LE NOUVEAU DIVORCE PAR CONSENTEMENT MUTUEL

LE NOUVEAU DIVORCE PAR CONSENTEMENT MUTUEL
La  loi n° 2016-1547 du 18 novembre 2016 de modernisation de la justice du XXIe siècle a largement simplifié la procédure de divorce par consentement mutuel en mettant en place un mécanisme extrajudiciaire
 
Désormais «les époux peuvent à tout moment de la procédure, divorcer par consentement mutuel par acte sous signature privée contresigné par avocats, déposé au rang de minutes d’un notaire» (article 247 du Code Civil).
 
Ce nouveau divorce sans intervention du juge est plus simple, plus rapide et, de fait, moins couteux.
 
Les époux ne pourront cependant faire le choix de ce mode de rupture que s'ils s'entendent sur toutes les conséquences du divorces : vis-à-vis de leurs enfants (résidence, droit de visite et d'hébergement, pension alimentaire, …), vis-à-vis de leurs biens (liquidation des biens communs), etc.
 
Il n'est donc pas étonnant que cette procédure implique la présence de deux avocats, un pour chaque époux, afin d'éviter toute pression d'un époux sur l'autre et ainsi de veiller à la protection de leurs intérêts respectifs.

Les avocats vont alors réunir tous les documents nécessaires et établir une convention de divorce par acte d’avocat, qui doit contenir un certain nombre d'informations obligatoires. 

Une fois le projet rédigé, chaque avocat l'adresse à son client respectif par lettre recommandée avec accusé de réception en rappelant qu’il ne pourra être signé qu’après l’expiration d’un délai de 15 jours de réflexionà compter de la réception du courrier (art. 229-4 du code civil).
Ce délai de réflexion est indispensable en ce qu'il va permettre à chaque époux de prendre le recul nécessaire et de réfléchir aux éventuelles modifications qu'il pourrait vouloir apporter au projet.
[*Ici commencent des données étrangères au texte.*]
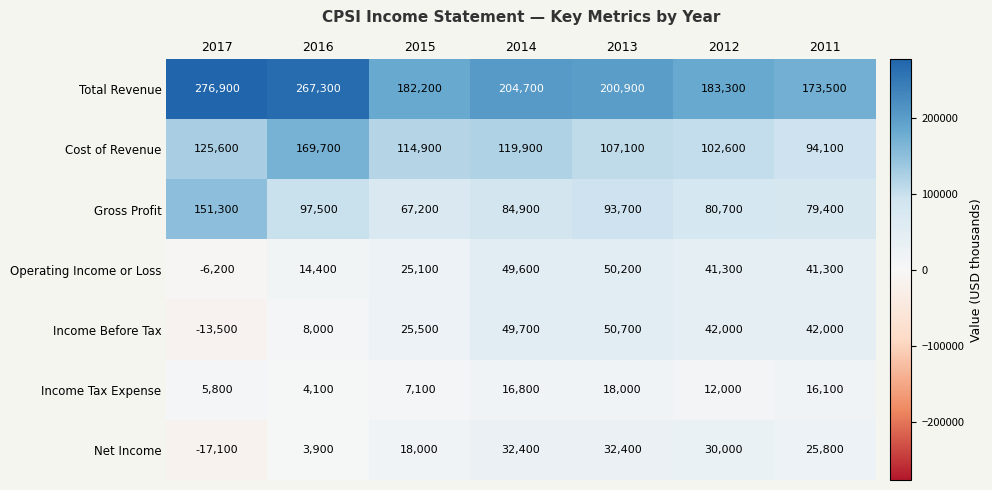

What is the minimum value shown in the chart?

-17100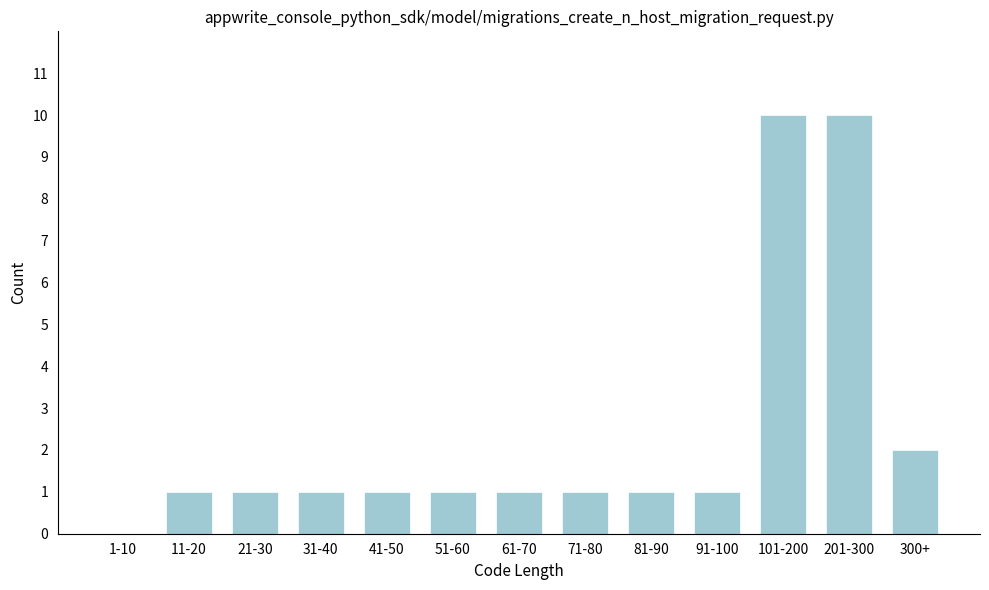

Reading left to right, extract all data points from this chart.

1-10=0	11-20=1	21-30=1	31-40=1	41-50=1	51-60=1	61-70=1	71-80=1	81-90=1	91-100=1	101-200=10	201-300=10	300+=2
Lorsque la convention est enfin signée (par les deux époux et les deux avocats), elle est, dans un délai de 7 jours, adressée au notaire (art. 1146 du code de procédure civile) qui vérifiera qu'y figurent bien toutes les mentions obligatoires et transmettra, dans les 15 jours suivants la réception de la convention,un justificatif du dépôt au rang de ses minutes (art. 1146 CPC).

L’attestation de dépôt délivrée par le notaire permettra ensuite à l’avocat désigné dans la convention de procéder aux formalités de publicité auprès de l’Etat civil (art. 1147 du code de procédure civile).